A vendor's own vendor engaged to help process your data on the vendor's behalf - for example, the cloud hosting provider behind a SaaS product. This is the fourth-party relationship expressed as a data-protection term: under GDPR, engaging a subprocessor requires the controller's specific or general written authorization and contractually binding the subprocessor to the same data-protection obligations.

Right-to-audit clause

A contract provision giving the customer, or a party acting on its behalf, the right to inspect a vendor's controls, request evidence, or conduct an on-site or remote audit - sometimes with reciprocal terms that let a vendor satisfy multiple customers through a single pooled audit instead of many. DORA explicitly requires audit and access rights in ICT third-party contracts supporting critical functions.

Where to go next

For the full program lifecycle these terms sit inside, start with what is TPRM, then continuous vendor monitoring and evidence-based risk scoring for how modern programs keep this vocabulary current rather than filed away in an annual questionnaire. For platform evaluation, see comparing TPRM platforms.

Frequently asked questions

What is the difference between inherent risk and residual risk in third-party risk management?

Inherent risk is the exposure a vendor represents before any controls are considered, based on factors like the data it can access and how critical it is to your operations. Residual risk is what remains after accounting for the vendor's own controls and any compensating measures your organization has in place. Mature programs tier vendors and set monitoring intensity based on residual risk, since two vendors with identical inherent risk can warrant very different levels of scrutiny depending on how well each is actually controlled.

What is a fourth-party vendor?

A fourth party is your vendor's own vendor - for example, the cloud infrastructure provider a SaaS tool runs on, or a payment processor a platform integrates with. You have no direct contract with a fourth party, so visibility into it depends on your vendor disclosing its subcontractors. Extending the same idea further down a subcontracting chain - fifth parties, sixth parties, and beyond - is generally called Nth-party risk, and regulations like DORA increasingly expect firms to map that chain rather than stop at the first tier.

What does C-SCRM stand for and how does it relate to TPRM?

C-SCRM stands for cyber supply chain risk management, the term NIST uses in NIST SP 800-161 for managing cybersecurity risk introduced through an organization's supply chain of hardware, software, and services. It overlaps heavily with third-party risk management but frames the problem specifically around supply chain integrity and federal control mapping, while TPRM is the broader, vendor-inclusive discipline covering the full lifecycle from intake through offboarding.

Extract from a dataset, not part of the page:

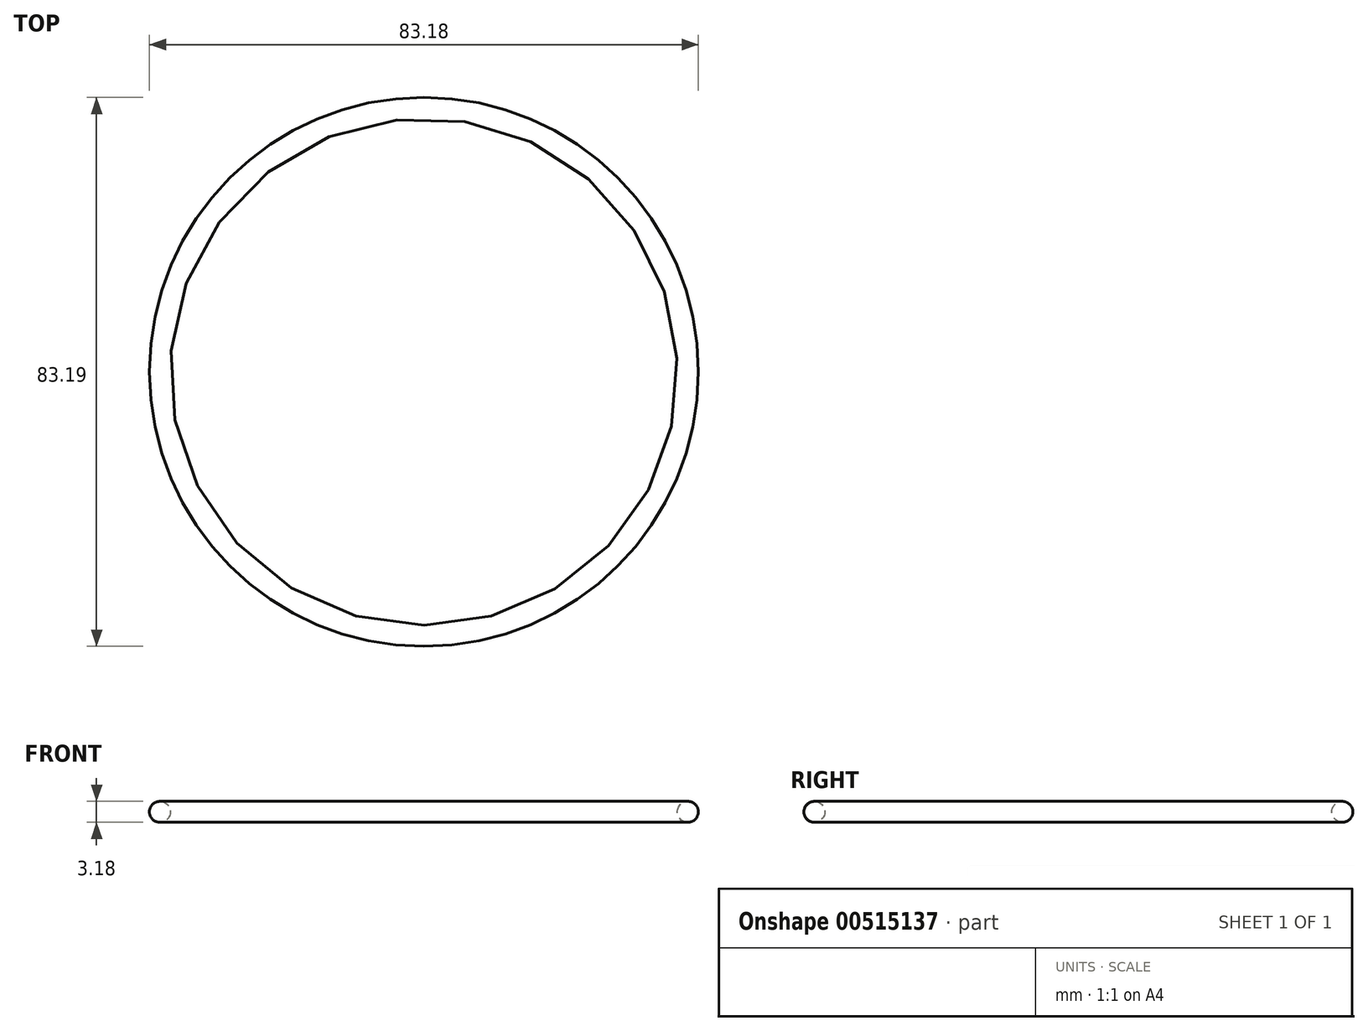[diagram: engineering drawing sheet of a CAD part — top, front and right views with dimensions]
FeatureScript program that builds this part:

What is the difference between the SIG and CAIQ questionnaires?

The SIG (Standardized Information Gathering questionnaire), published by Shared Assessments, is a general-purpose, modular vendor-security questionnaire used across industries. The CAIQ (Consensus Assessments Initiative Questionnaire), published by the Cloud Security Alliance as part of its STAR program, is mapped specifically to the CSA Cloud Controls Matrix and is the more common choice when the vendor being assessed is a cloud service provider. Many programs use the SIG as their default questionnaire and substitute or supplement it with the CAIQ for cloud-specific vendors.